Banning discrimination against Israel and Israeli companies—whether in general, or just for government contractors—is a controversial policy. Perhaps it is unwise, especially when applied to small service providers. Perhaps people should be generally free to choose whom they will do business with, unless such choice risks creating a truly pressing social problem.

But such decisions are a matter for the political process, not for courts. So long as a law leaves people free to say what they want, it may generally restrict people’s decisions about whom to do business with—which are generally regulable conduct, not constitutionally protected speech.

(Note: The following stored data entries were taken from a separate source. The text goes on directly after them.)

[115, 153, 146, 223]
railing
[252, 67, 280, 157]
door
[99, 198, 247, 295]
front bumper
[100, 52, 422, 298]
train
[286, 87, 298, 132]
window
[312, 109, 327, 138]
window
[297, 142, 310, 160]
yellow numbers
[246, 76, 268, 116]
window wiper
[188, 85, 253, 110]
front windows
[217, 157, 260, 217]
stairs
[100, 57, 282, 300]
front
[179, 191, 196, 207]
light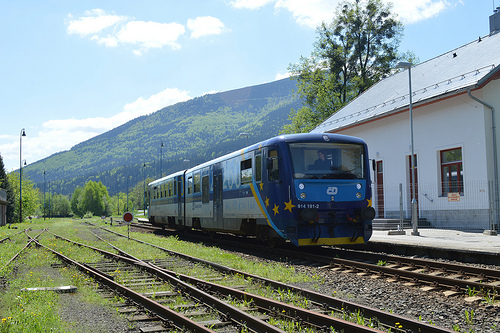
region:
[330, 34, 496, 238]
A small white building.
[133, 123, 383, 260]
A train that is mostly blue.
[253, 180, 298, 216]
Four yellow stars painted on engine.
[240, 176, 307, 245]
A yellow stripe on engine.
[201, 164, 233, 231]
Door on the engine.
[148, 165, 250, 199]
Passenger windows on the train.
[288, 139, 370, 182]
Windshield of a train.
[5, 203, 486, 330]
Grass growing up in the train tracks.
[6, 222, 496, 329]
Four sets of tracks.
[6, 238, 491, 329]
Cross ties on all the tracks.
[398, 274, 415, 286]
cross tie on the track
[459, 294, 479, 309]
cross tie on the track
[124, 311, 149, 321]
cross tie on the track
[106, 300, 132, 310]
cross tie on the track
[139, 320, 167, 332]
cross tie on the track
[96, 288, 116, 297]
cross tie on the track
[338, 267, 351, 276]
cross tie on the track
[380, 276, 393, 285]
cross tie on the track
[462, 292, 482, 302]
cross tie on the track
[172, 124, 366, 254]
A blue train car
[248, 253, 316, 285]
Green grass on the truck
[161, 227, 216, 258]
Green grass on the truck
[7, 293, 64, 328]
Green grass on the truck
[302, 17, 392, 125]
A tall green tree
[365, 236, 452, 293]
A metalic railway line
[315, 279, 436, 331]
A metalic railway line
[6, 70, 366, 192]
Green mountain in the background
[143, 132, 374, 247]
A blue train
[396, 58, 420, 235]
A gray street light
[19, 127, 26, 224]
A tall street light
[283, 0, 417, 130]
A tree with green leaves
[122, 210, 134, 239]
A red circular sign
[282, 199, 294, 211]
A yellow start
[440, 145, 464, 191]
A window with red frame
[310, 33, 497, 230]
A white building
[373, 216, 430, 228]
Steps in front of a building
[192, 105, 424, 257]
the front of a train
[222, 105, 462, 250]
a train on a track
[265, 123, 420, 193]
the windshield on a train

[1] See, e.g., Anand Ghiridharadas, Boycotts Minus the Pain, N.Y. Times (Oct. 10, 2009), http://www.nytimes.com/2009/10/11/weekinreview/11giridharadas.html (“Political consumption is not new ․… What is new is that boycotting is surrendering to buycotting, the sending of positive, not just negative, signals; and that it is practiced increasingly by mainstream shoppers, not just die-hard activists.”).

[2] Title 8 U.S.C.A. § 1324b(a)(1)(B), (3) bans such discrimination.

[3] We agree with the District Court, A 9, that, properly interpreted, the Arkansas statute does not ban such speech; “other actions that are intended to limit commercial relations with Israel,” Ark. Code Ann. § 25-1-502(1)(A)(i) refers to commercial conduct such as that listed in the preceding phrases (“refusals to deal” and “terminating business activities”), not to advocacy.

[4] See, e.g., Princeton Taxi Owners’ Ass’n v. Mayor & Council of Borough of Princeton, 362 A.2d 42 (N.J. Super. Ct. App. Div. 1976).

[5] See, e.g., D.C. Code § 2-1402.31.

[6] See, e.g., 38 U.S.C.A. § 4311; N.Y. Work Comp. § 125-a; La. Rev. Stat. § 23:331.

[7] 8 U.S.C.A. § 1324b(a)(1)(B), (3).

[8] For examples of the latter, see, e.g., the Solomon Amendment, upheld in Rumsfeld; Title VI of the Civil Rights Act of 1964, 42 U.S.C.A. §§ 2000d to 2000d-4a; Title IX of the Education Amendments of 1972, 20 U.S.C.A. §§ 1681-1688; Equal Employment Opportunity, Exec. Order No. 11246 (Sept. 24, 1965); and the Vietnam-Era Veterans Readjustment Assistance Act, 38 U.S.C.A. § 4212, as implemented by 41 C.F.R. § 60-300.5.

[9] If the statute’s purpose were to suppress speech because of its content, that might make it unconstitutional as well. See Reed v. Town of Gilbert, 135 S. Ct. 2218, 2228 (2015). But there is no basis in this record to conclude this: The law appears to be aimed at the conduct of refusals to deal with Israel and Israeli companies, and not at any message expressed by that conduct—indeed, it applies even to people’s silent refusals to deal that are unknown to anyone else and thus cannot convey any message.